Without doing any feature engineering, we have processed 126 attributes (except ID and Response) for 59,381 applicants. We have asked "Discover 2.0" to show top 1,000 applicants. In the 1,000 applicants, we got around 600 applicants with Level 1 and Level 2 (High-Risk) resulting into accuracy of around 60%
. It took around 45 seconds to process 59,381 rows and 126 columns (Total data 7.48 million data) on a moderate hardware (7th Generation i-5 Laptop with 8 GB Memory).
In the next step, we have done little feature engineering with the help of a domain expert. We have computed Age_BMI based on the normalized age and normalized BMI.
When we have taken just these 3 attributes namely Age, BMI and Age_BMI. In top 1,000 applicants, we got around 820 applicants with high risk. This means, we have achieved accuracy of 82% just by using three attributes.
We have used only two features "Age" and "Age_BMI" and asked our product "Discover 2.0" to find top 1000 high-risk customers. This time we got around 840 applicants with high risk from top 1,000 applicants. So, we have achieved 84% accuracy. If we consider top 100 applicants, we get accuracy between 94% and 96%. For top 500 applicants, accuracy is around 90% and top 200 applicants, accuracy achieved is around 92%
Note: As the product works based on random numbers, the result may slightly differ from one experiment to another experiment.
Can we achieve accuracy of 95% and above?

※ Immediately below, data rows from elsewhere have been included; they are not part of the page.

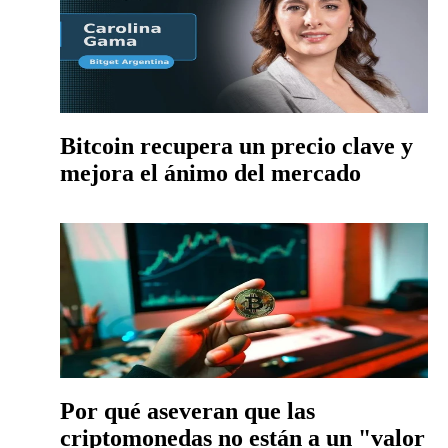
Bitcoin recupera un precio clave y
mejora el ánimo del mercado
Por qué aseveran que las
criptomonedas no están a un "valor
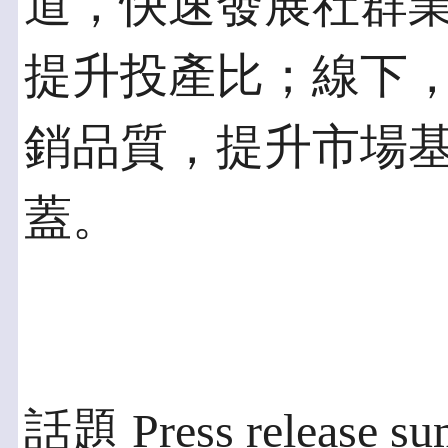
道，快速發展社群
提升投產比；線下
銷品質，提升市場
蓋。
話題 Press release s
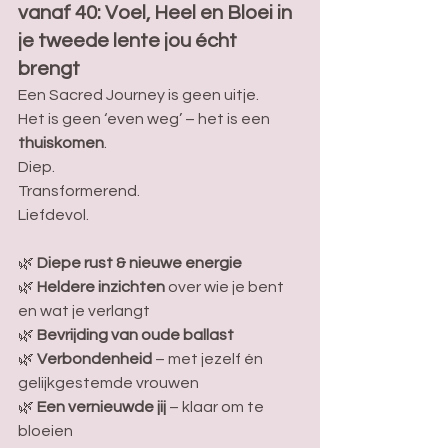
vanaf 40: Voel, Heel en Bloei in 
je tweede lente
jou écht 
brengt 
Een Sacred Journey is geen uitje.
Het is geen ‘even weg’ – het is een 
thuiskomen
.
Diep. 
Transformerend. 
Liefdevol.
🌿 
Diepe rust & nieuwe energie
🌿 
Heldere inzichten
 over wie je bent 
en wat je verlangt
🌿 
Bevrijding van oude ballast
🌿 
Verbondenheid
 – met jezelf én 
gelijkgestemde vrouwen
🌿 
Een vernieuwde jij
 – klaar om te 
bloeien 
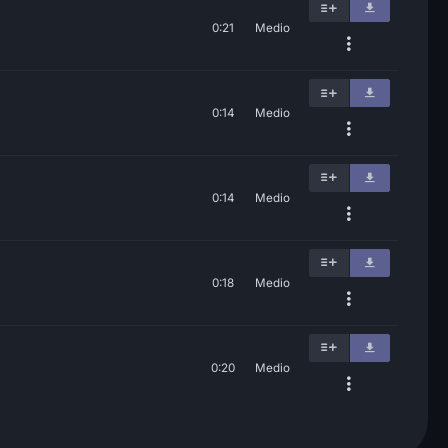
0:21
Medio
0:14
Medio
0:14
Medio
0:18
Medio
0:20
Medio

We have achieved around 84% accuracy by using "Discover 2.0" from top 1,000 applicants. Please note that we have used only two attributes "Age" and "Age_BMI" (Age_BMI is computed from Age and BMI). If we are provided the following additional attributes, probably, we can achieve accuracy of around 95% (even higher):
(1) Gender: In most countries men have higher mortality rate.

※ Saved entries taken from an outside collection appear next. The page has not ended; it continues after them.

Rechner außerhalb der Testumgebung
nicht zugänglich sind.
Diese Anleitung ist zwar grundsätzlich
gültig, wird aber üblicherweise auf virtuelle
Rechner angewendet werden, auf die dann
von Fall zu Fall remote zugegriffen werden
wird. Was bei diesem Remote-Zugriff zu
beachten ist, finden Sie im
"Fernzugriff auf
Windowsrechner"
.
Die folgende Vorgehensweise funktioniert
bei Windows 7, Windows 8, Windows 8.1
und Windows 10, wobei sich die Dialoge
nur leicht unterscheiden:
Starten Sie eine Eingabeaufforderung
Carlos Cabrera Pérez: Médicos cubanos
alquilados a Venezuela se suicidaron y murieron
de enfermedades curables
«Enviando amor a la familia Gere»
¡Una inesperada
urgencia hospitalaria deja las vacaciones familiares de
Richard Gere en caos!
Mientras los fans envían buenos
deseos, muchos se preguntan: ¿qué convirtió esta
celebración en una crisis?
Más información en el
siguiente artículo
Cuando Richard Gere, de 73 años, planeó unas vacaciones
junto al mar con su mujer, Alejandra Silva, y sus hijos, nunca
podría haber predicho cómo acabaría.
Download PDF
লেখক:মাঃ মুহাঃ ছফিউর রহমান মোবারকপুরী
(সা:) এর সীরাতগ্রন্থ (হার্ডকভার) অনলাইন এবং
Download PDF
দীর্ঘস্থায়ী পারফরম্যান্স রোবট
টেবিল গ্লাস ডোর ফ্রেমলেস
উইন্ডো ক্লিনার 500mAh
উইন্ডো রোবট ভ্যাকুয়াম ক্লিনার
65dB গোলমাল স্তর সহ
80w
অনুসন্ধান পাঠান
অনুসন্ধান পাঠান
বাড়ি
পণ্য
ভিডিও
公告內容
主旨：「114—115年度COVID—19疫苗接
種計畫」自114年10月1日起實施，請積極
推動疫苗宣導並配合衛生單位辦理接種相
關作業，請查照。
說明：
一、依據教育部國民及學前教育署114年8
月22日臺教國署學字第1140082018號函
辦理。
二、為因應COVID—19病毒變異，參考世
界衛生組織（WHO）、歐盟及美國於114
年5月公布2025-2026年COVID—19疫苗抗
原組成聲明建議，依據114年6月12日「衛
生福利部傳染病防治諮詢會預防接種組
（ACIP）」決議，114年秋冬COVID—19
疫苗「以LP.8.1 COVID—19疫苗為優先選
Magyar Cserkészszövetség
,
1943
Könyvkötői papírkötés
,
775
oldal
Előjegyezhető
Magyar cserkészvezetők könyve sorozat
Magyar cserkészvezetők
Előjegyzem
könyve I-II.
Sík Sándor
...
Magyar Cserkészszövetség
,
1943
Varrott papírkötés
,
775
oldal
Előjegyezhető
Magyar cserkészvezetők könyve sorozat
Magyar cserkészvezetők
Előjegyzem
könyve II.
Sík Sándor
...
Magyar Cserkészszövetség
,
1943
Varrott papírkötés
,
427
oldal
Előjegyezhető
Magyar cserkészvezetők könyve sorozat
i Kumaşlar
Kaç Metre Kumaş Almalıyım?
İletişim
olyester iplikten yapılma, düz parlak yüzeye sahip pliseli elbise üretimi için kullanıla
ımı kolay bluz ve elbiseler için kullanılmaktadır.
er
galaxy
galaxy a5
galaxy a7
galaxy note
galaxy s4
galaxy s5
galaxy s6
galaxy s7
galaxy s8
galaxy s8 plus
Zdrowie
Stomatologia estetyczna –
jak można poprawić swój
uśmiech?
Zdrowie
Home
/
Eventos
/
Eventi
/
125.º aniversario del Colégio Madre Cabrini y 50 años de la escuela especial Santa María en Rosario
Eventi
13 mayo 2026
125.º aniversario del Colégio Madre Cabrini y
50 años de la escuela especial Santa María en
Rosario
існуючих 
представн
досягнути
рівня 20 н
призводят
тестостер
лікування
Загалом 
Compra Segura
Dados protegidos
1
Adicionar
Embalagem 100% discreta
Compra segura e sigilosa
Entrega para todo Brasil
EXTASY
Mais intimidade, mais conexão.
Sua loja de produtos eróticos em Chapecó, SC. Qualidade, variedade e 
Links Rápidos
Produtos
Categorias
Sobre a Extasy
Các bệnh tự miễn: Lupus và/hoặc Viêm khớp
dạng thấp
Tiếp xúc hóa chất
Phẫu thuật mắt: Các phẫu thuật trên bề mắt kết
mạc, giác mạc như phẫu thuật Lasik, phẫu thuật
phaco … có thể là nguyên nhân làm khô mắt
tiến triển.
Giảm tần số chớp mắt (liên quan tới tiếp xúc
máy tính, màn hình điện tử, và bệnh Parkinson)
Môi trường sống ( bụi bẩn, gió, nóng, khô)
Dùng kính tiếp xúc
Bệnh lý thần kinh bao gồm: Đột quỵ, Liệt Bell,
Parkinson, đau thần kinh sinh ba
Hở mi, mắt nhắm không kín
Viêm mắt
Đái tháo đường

(2) Smoker / Non-smoker: Smokers have higher mortality rate.
(3) Hypertension: Yes / No. Person with hypertension has higher mortality rate.
(4) Diabetic: Yes / No. Diabetic person has higher mortality rate.

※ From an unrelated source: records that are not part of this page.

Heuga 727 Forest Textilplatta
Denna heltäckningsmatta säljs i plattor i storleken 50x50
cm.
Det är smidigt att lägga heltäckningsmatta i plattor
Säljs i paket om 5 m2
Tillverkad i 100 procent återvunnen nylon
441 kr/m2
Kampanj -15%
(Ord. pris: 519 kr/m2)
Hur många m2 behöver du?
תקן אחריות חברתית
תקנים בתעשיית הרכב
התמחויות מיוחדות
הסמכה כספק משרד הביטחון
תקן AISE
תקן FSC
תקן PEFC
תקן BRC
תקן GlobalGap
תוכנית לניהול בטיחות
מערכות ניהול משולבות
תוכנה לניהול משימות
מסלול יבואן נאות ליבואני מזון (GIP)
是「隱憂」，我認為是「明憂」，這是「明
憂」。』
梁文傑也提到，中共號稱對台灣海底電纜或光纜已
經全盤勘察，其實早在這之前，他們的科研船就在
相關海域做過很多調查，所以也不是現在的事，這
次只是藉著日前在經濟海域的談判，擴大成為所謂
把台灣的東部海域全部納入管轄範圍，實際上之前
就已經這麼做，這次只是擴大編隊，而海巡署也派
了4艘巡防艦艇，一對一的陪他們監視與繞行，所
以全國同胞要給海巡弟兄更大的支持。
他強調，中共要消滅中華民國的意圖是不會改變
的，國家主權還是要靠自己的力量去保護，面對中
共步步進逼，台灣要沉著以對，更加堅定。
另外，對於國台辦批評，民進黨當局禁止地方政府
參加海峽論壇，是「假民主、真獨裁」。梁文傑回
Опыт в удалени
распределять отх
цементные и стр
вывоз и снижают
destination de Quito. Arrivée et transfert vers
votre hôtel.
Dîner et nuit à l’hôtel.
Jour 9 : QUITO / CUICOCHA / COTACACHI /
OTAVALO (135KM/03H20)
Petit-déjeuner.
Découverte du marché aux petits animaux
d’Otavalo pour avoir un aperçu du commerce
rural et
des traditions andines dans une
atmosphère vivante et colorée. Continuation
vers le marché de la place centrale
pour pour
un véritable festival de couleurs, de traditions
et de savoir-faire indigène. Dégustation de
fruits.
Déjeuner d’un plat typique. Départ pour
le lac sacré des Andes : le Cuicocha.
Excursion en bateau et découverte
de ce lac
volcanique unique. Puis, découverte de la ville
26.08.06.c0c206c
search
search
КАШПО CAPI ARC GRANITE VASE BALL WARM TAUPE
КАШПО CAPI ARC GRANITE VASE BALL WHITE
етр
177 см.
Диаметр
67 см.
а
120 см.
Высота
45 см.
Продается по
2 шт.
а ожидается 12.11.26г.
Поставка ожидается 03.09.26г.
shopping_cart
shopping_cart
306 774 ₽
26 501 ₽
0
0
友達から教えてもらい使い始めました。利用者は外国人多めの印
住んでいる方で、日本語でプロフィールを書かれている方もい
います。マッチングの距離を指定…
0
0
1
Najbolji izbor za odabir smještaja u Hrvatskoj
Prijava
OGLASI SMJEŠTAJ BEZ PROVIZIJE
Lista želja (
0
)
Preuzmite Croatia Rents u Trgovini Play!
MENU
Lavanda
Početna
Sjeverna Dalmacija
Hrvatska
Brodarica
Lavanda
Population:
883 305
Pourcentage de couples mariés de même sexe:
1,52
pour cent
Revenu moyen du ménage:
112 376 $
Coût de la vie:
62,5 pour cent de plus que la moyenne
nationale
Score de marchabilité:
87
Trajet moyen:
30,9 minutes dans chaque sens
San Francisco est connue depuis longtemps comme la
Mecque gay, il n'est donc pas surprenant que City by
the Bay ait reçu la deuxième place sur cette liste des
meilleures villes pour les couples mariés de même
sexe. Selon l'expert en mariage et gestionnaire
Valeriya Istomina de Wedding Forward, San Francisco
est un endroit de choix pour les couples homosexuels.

(5) Suffering from any Serious Disease - Yes / No
Probably most of the above details are given in the dataset but hidden behind anonymous variables. So, we are not able to use these.
Below, we show screen of wherein the discover is ready to process 126 attributes to get top 1000 high-risk applicants:
Below, the screenshot of the result is shown:
Below, the screenshot of the result with Number of Response:
If you see the result carefully, you will observe that out of top 1000 high-risk applicants, there are 366 applicants with Response 1 and 233 applicants with Response 2. So, we have got 599 applicants which are really high-risk applicants. Thus, we have achieved around 60% accuracy without any feature engineering. We are also able to see the Key Column 1, Key Column 2 and Key Column 3 (Top 3 features for each applicant) with percentage computed and shown automatically.
Below, the screenshot of Top 1000 high-risk applicants is shown wherein we have used two attributes - Age and Age_BMI:
In the above image, we see that there are 322 applicants with Response 1 and 521 applicants with Response 2. Thus, we have got 843 applicants classified correctly. So, we have achieved accuracy of around 84%.
Below, the screenshot of Top 100 (One Hundred) high-risk applicants is shown wherein we have used two attributes - Age and Age_BMI:
In the above image, we see that there are 65 applicants with Response 1 and 31 applicants with Response 2. Thus, we have got 96 applicants classified correctly. So, we have achieved accuracy of around 96%.